Looking at the Kruger, there are a total of 21 rest camps scattered around the two million hectare park.
These rest camps offer a variety of accommodation options and are categorized into main camps, satellite camps and bushveld camps.
The campsites are big enough for a caravan or tent and most have electricity (except Balule and some at Punda Maria). The campsites at lower Sabie have designated boundaries and their own water supply.
Huts are single room units with communal kitchens and ablution facilities.
Safari tents are built on permanent platforms and boast canvas tent bedrooms, some with a more luxurious amenities and others with communal kitchens and ablution facilities. All accommodation, ablution and kitchen facilities are serviced daily and the bedding is supplied, except when booking a campsite. Cooking utensils and refrigeration are provided in most accommodation units.
Bungalows are single bedroom units with a bathroom and either have a kitchenette with basic equipment or make use of a communal kitchen. Some bungalows have perimeter or river views, while others overlook the bushveld.

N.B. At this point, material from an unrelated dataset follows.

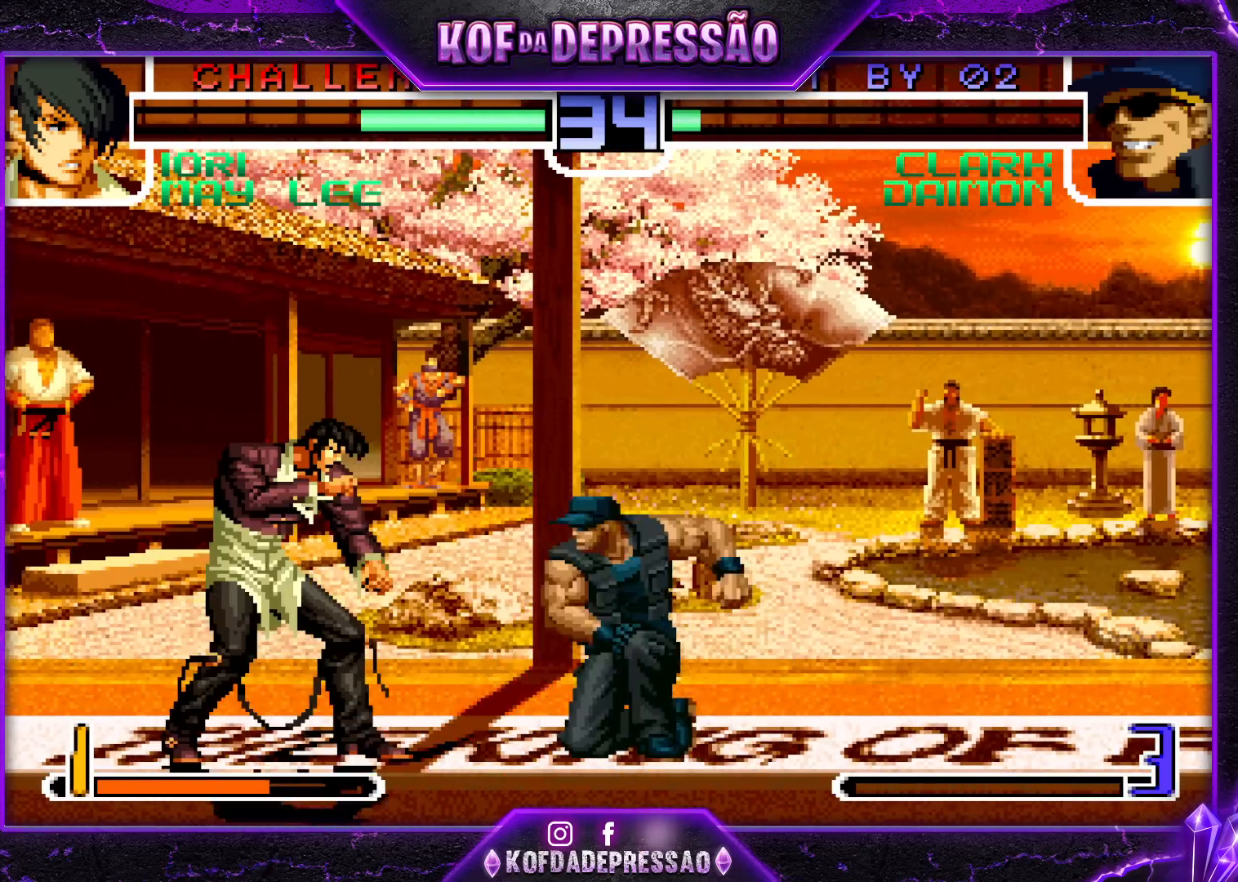
{"buttons": [], "left_stick": "left", "events": [[250, "left_stick", "center"], [317, "left_stick", "left"], [383, "left_stick", "center"], [433, "left_stick", "left"]]}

Cottages are single bedroom units with a living room, bathroom and kitchen.
Family cottages are multiple bedroom units with a living room, bathroom and kitchen.
Guest cottages are multiple bedroom units with at least two bathrooms and a fully equipped kitchen.
Guest houses are multiple bedroom and bathroom units with a lounge area, a bar facility at some and each boast spectacular views.
Bushveld and satellite camps are smaller and more remote, with no shops or restaurants. Some may not even have electricity but rely on lanterns and gas to heat water.
The main rest camps have electricity, a first-aid centre, a shop, braai and communal kitchen facilities, a laundromat, a restaurant and/or self-service cafeteria, public telephones and a petrol station. Holiday programmes and evening film shows of wildlife and conservation are arranged at many of the rest camps.